Organizing by motif was a tempting approach, as everyone can recognize such elements as stars, pinstripes, polka dots, foliage, zigzags, and the idea of presenting such pleasing shapes together on pages was hard to resist. But motif proved to be as complex a system of organization as style and culture and was doomed for us as soon as I reviewed Flinders Petrie’s valiant efforts in his 1930 book, Decorative Patterns of the Ancient World. His categories were wide-ranging but inadequate, and he expressed the hope that future design scholars would continue his work.

Because the others—grid, proportion, tessellation and symmetry—are structural systems and are most easily analyzed across cultures and regardless of motif, they proved most successful, especially in combination.



The two difficulties described above might seem secondary to the decision to draw most of the patterns rather than to print them. For me, there wasn’t a choice. Drawn patterns relate to the principles of design by showing, at least in part, the rationale or basis of the pattern and the sequence of its development. Here, the human hand and mind is visibly at work.


What do you think is the coolest part/aspect of the book?
 

BH: As a maker of and collector of process—notes, sketches, diagrams, and so on—the aspect of this book that I am most drawn to is the process laid bare. More than 40 of the 50-some patterns included in the book are hand-drawn and show their bones in the form of structural pencil or pen work. Some of the patterns are presented in step form with each step adding detail. Others show variations of a single fundamental pattern. Of course, with handwork comes the inevitable error (or two), and these we fix as best we can but leave the evidence of erasures unapologetically.
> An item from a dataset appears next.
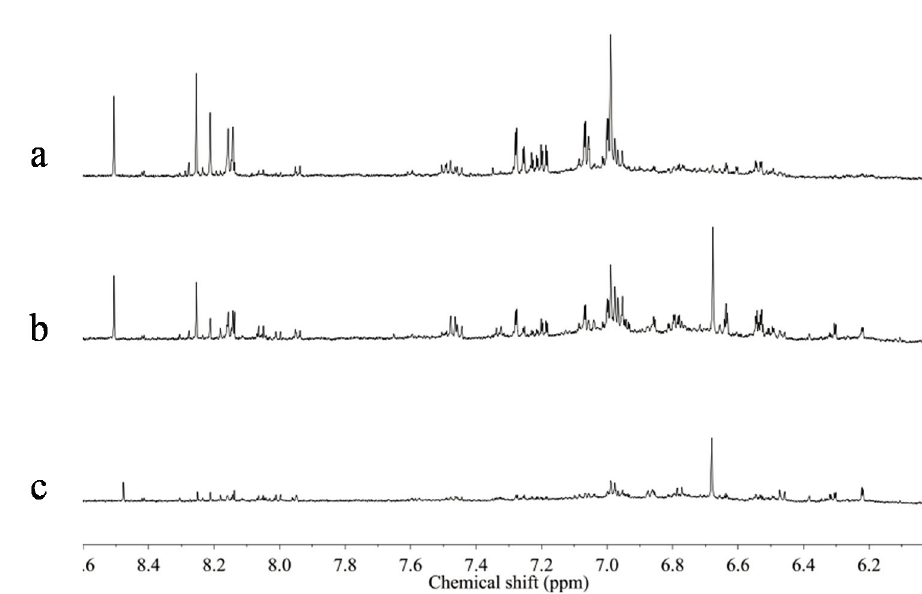
Figure 7. 1 H-NMR spectra (CD 3 OD) of 30 (a), 20 (b), and 5 years (c) old Astragalus roots collected from Shanxi province in China.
How does this book fit with your previous ones?
 

BH: The most obvious tie would be with Decorated Paper (2015), as much of what we included there were repeating patterns. But Folding Paper (2017) and Cutting Paper (2013) are also related. The processes of both folding and cutting paper to produce decorative work often produce repetitive patterns. Tessellations made by folding paper are complex patterns of repeating polygons. Paper folded multiple times and then cut into can also result in repeating patterns. Working on all three of these books motivated us to exploring pattern in more depth.